Sejak saat itulah adikku harus merasakan sakitnya kemoterapi. Sejak itulah rambut adikku berguguran layaknya musim kemarau yang menyerang pelbagai pohon disekitarnya. Penderitaanya kini mulai bermunculan. Kami sekeluarga tak tahan melihatnya. Air mata umi tak luput menjadikanya arti kesedihan mendalam. Tetapi apa yang dilakukan idikku telah menguatkan kami semua?. Senyumnya tetap merekah. Senyumya seperti kehidupan abadinya yang tak pernah hilang dari ingatanku. Bukan hanya menguatkan kami, senyum itu juga yang memberikan kami kekuatan untuk lebih mendekatkan diri terhadap Sang Khalik. Agar Sang Khalik sedikit memberikan mekjizat terhadap adikku. Walau kami tau itu harapan yang sia-sia. Harapan terpudar yang tak akan pernah terang.
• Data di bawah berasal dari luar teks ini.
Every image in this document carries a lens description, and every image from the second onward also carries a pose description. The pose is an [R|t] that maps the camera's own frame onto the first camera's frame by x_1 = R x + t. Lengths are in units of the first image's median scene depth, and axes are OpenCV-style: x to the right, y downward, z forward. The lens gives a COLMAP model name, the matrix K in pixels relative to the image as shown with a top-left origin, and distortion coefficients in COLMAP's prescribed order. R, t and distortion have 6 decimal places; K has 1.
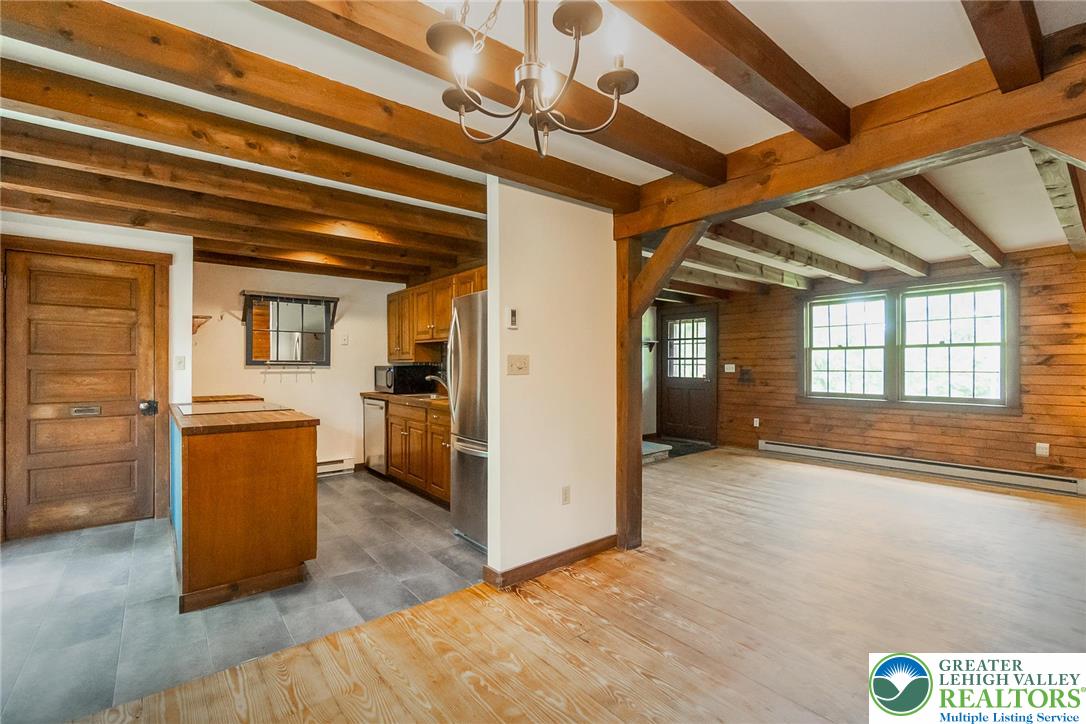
lens RADIAL K [[479.9, 0, 543.0], [0, 479.9, 362.0], [0, 0, 1]] dist [-0.000088, 0.000395]
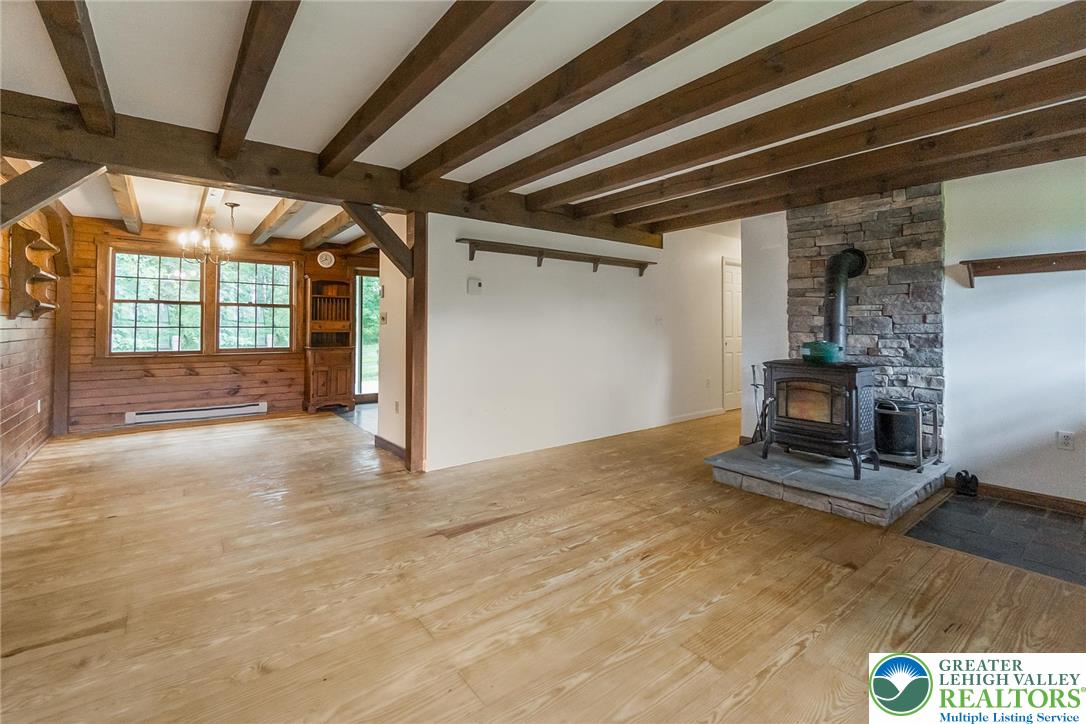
lens RADIAL K [[484.5, 0, 545.7], [0, 484.5, 319.5], [0, 0, 1]] dist [0.000827, 0.000299]
pose [[-0.022811, -0.015524, -0.999619, 0.294615], [0.003519, 0.999872, -0.015608, 0.006652], [0.999734, -0.003874, -0.022753, 0.289102]]
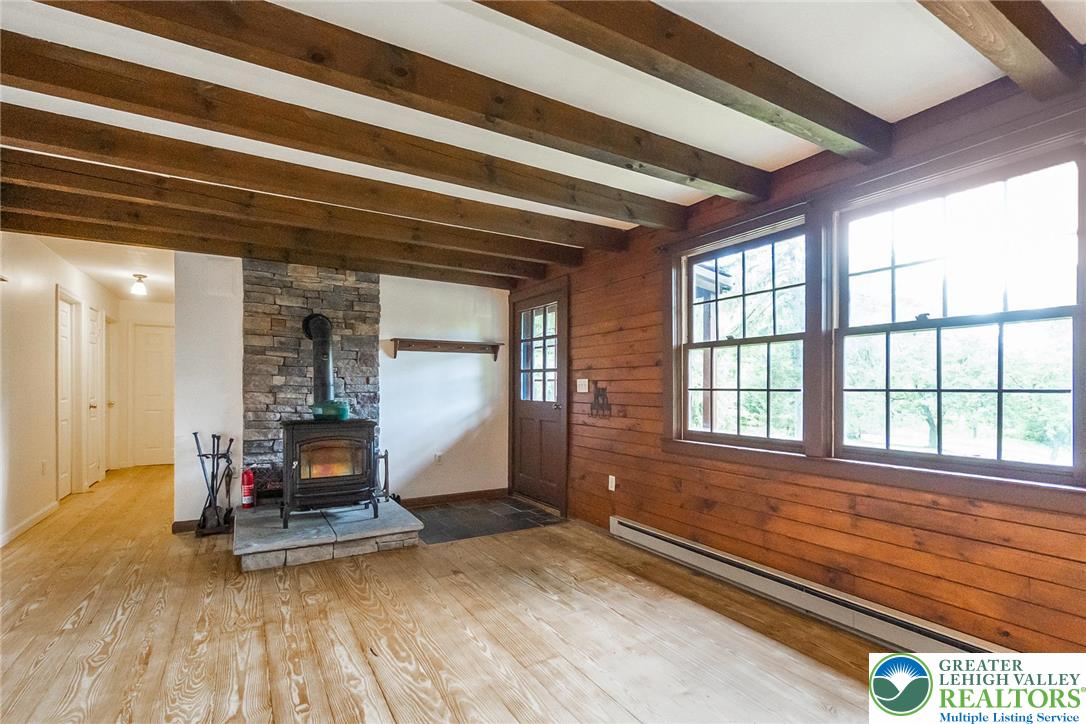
lens RADIAL K [[505.2, 0, 519.6], [0, 505.2, 385.9], [0, 0, 1]] dist [-0.002935, -0.000573]
pose [[0.984342, 0.003577, -0.176231, 0.199030], [-0.003577, 0.999994, 0.000318, 0.006143], [0.176231, 0.000317, 0.984349, 0.182453]]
********************************

"Bagaimana keadaan anak saya dok?".

"Alhamdulillah, lebih baik dari bulan-bulan kemarin"

Sekarang genap 5 bulan adikku berada diruang sunyi ini. Ruang yang kata sebagaian orang memuakan. Adikku saja ingin sekali pulang dan berada di tengah-tengah kehangatan keluarga kami dari pada disini. Kalau difikir secara logikadi rumah sakit tentu lebih nyaman, lebih sejuk dan tentu lebih bersih ketimbang rumah kami yang kumuh dan tak nyaman untuk adikku. Tetapi ada satu hal yang membuat ingin sekali berada di rumah yakni karena kasih sayang umi yang tiada batasan dan kehangatan keluarga kami yang lebih dari kehangatan rumah sakit bahkan dunia sekalipun. Siapa pun akan memilih rumah daripada berlama-laa berada di rumah sakit ini. Dan benar adikku sekarang tak mau makan, tak mau minum obat. yang dia inginkan hanya pulang ke rumah.
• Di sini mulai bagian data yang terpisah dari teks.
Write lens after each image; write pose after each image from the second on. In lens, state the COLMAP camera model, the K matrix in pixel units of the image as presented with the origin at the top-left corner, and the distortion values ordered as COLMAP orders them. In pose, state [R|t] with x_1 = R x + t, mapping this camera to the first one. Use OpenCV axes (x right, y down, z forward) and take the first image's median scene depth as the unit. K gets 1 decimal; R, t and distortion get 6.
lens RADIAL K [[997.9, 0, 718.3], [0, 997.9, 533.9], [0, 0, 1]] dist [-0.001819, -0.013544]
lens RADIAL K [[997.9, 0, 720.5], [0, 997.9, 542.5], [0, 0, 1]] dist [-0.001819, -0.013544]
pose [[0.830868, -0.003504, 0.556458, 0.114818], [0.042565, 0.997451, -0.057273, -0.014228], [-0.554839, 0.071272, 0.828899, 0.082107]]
"Ayolah Ivan makan sedikit saja, agar Ivan cepat sembuh dan segera pulang ke rumah". pinta umiku

"Ndak mau mik, Ivan hanya ingin pulang, pulang dan pulang". rengek adikku

"Iya, Ivan harus makan dulu baru nantik boleh pulang sama pak Dokter" rayu umi

"Ndak, Umi pasti bohongi Ivan lagi, Ivan hanya ingin liat rumah untuk yang terakhir kalinya mik".

"Loo, Ivan ndak boleh bilang kayak gitu. Nantik siapa yang temenin umi pergi ke pasar kalau Ivan maunya itu iang terakhir kalinya. Iya besok Insyaallah Umi bilang ke pak Dokter agar Ivan di izinkan pulang,ya". tangis umi mulai keluar

"Janji mik ya?. Umi ndak akan bo'ongin Ivan lagi kan, janjikan mik?". Ivan sambil mengusap air mata yang jatuh di pipi putih umi ku.

"Iya, umi janji".

***********************

Memang kata terakhir yang kau ucapkan itu kini menjadi nyata. Kenyataan pahit yang harus kami terima. Umi kini juga telah kehilangan senyum indahnya. Mungkin hanya sementara atau malah untuk selamanya.Kami tak tau akan hal itu. Yang jelas kini senyummu hilang seakan di telan sinar cahya Rembulan. Pergi bersama angin kesedihan. Tak ada yang bisa kami perbuat. Tak ada. Hanya segelimtir doa saja yang bisa kami iringkan. Entah mengapa kita merasa bangga. Bukan bangga karena kau telah pergi, bukan. Tetapi bangga karna kau telah mengalahkan kebiadaban penyakitmu. Kau telah mengalahkanya dengan senyum mungilmu. Walau itu tak lepas dari mukjizat Tuhan. Kau tiada bukan kalah dari penyakitmu tetapi hanya karena takdir telah memanggilmu. Hanya sebuah ilusi dunia yang telah berani memanggilmu.Dan kelak kau akan dijadikan peri-peri surga. Peri-peri yang akan selalu mengawasi kami. Peri-peri surga yang akan selalu memberi cahaya kehidupan untuk kami. Kelak Umi jega akan menyusulmu untuk memberikan kasih sayang yang lebih dari ini.

Kelak, tunggulah diriku juga adikku sayang.